→ What to work on:
Of the lines in the material below, print only those from the one containing "22 EUR / 15 EUR" to the one containing "Copyright © 2015", ends included, exactly as written and without pictures.
########################################
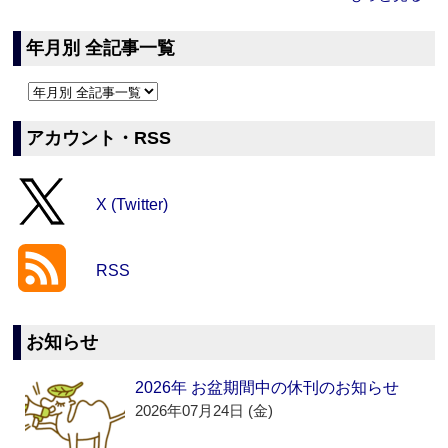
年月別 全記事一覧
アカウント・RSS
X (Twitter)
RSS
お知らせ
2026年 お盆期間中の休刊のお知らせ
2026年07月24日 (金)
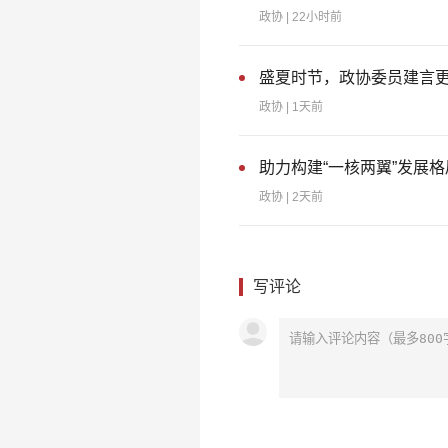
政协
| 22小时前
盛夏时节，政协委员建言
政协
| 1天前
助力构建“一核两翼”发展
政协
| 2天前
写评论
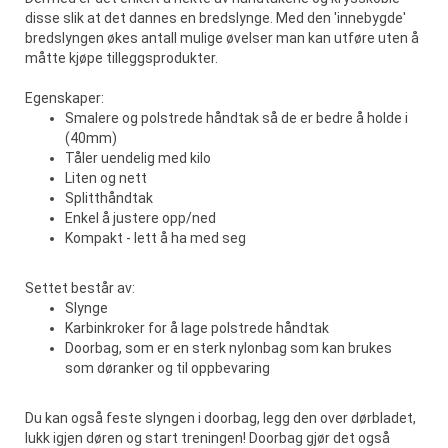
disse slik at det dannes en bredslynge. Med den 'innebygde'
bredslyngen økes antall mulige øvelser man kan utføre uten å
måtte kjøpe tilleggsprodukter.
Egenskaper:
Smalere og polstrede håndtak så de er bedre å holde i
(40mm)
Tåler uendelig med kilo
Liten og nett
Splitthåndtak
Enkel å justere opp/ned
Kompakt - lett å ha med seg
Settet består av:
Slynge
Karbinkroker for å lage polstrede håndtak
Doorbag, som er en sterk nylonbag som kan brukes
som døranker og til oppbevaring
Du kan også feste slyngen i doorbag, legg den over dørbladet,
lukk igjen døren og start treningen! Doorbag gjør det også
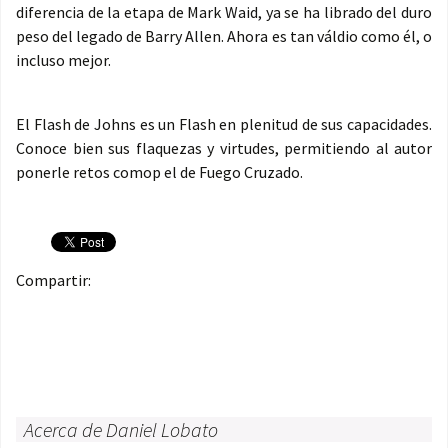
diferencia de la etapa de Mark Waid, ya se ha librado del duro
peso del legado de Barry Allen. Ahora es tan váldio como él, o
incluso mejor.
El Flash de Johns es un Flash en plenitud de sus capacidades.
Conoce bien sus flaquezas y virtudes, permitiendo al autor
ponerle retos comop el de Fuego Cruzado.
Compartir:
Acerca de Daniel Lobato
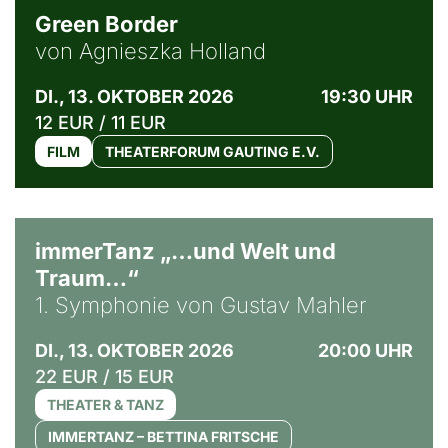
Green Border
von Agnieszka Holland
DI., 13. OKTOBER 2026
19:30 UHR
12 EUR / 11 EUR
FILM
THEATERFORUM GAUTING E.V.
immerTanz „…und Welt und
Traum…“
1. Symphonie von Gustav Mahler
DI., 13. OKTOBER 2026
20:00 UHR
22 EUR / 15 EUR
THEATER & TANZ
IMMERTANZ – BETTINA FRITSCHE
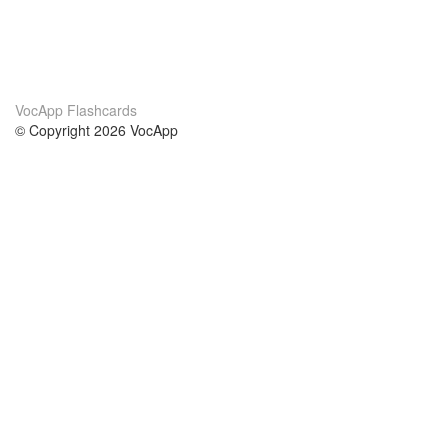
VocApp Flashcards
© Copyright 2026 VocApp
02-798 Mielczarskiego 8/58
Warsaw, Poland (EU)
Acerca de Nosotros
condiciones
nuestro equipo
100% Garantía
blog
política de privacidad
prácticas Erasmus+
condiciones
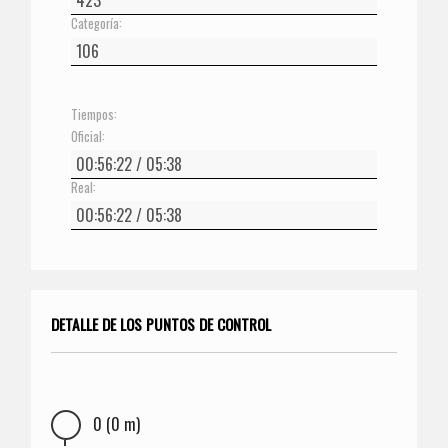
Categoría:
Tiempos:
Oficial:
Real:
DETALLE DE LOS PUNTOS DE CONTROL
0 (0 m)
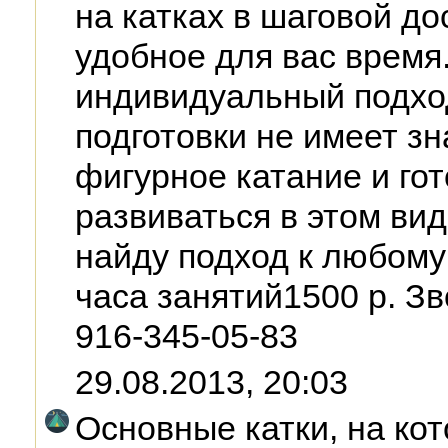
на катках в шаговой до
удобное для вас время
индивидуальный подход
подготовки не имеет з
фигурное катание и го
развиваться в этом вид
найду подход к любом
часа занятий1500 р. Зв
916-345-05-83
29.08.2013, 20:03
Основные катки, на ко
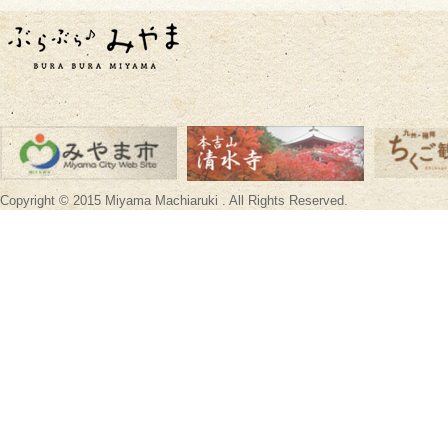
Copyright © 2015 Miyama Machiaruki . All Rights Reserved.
########################################
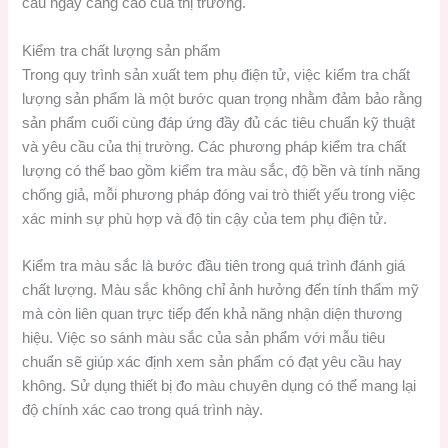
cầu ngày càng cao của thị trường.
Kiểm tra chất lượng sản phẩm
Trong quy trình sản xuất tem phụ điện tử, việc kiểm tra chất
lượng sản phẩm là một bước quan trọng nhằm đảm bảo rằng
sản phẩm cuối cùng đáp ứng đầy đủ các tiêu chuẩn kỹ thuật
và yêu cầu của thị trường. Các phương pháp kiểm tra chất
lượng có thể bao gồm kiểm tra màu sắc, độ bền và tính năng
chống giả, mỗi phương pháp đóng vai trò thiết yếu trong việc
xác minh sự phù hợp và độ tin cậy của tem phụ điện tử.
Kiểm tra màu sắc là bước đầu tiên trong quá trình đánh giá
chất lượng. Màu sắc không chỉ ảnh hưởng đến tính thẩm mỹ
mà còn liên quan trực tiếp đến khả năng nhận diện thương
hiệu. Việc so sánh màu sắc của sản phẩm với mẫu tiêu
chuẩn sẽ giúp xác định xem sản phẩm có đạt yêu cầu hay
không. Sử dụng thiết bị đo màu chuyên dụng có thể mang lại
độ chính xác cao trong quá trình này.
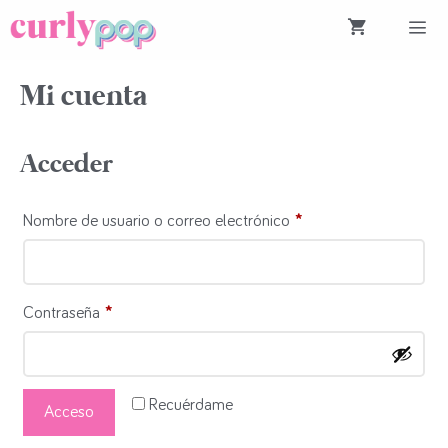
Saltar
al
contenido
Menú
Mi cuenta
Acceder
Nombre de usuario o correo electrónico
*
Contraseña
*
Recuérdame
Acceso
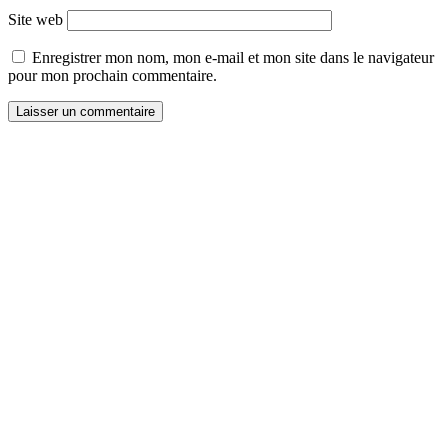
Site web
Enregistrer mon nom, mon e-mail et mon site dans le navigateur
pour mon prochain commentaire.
########################################
→ Answer:
22 EUR / 15 EUR
THEATER & TANZ
IMMERTANZ – BETTINA FRITSCHE
VocApp Flashcards
© Copyright 2026 VocApp
02-798 Mielczarskiego 8/58
Warsaw, Poland (EU)
Acerca de Nosotros
condiciones
nuestro equipo
100% Garantía
blog
política de privacidad
prácticas Erasmus+
condiciones
Categoría:
Tiempos:
Oficial:
Real:
DETALLE DE LOS PUNTOS DE CONTROL
0 (0 m)
на катках в шаговой до
удобное для вас время
индивидуальный подход
подготовки не имеет з
фигурное катание и го
развиваться в этом вид
найду подход к любом
часа занятий1500 р. Зв
916-345-05-83
29.08.2013, 20:03
Основные катки, на ко
Copyright © 2015 Miyama Machiaruki . All Rights Reserved.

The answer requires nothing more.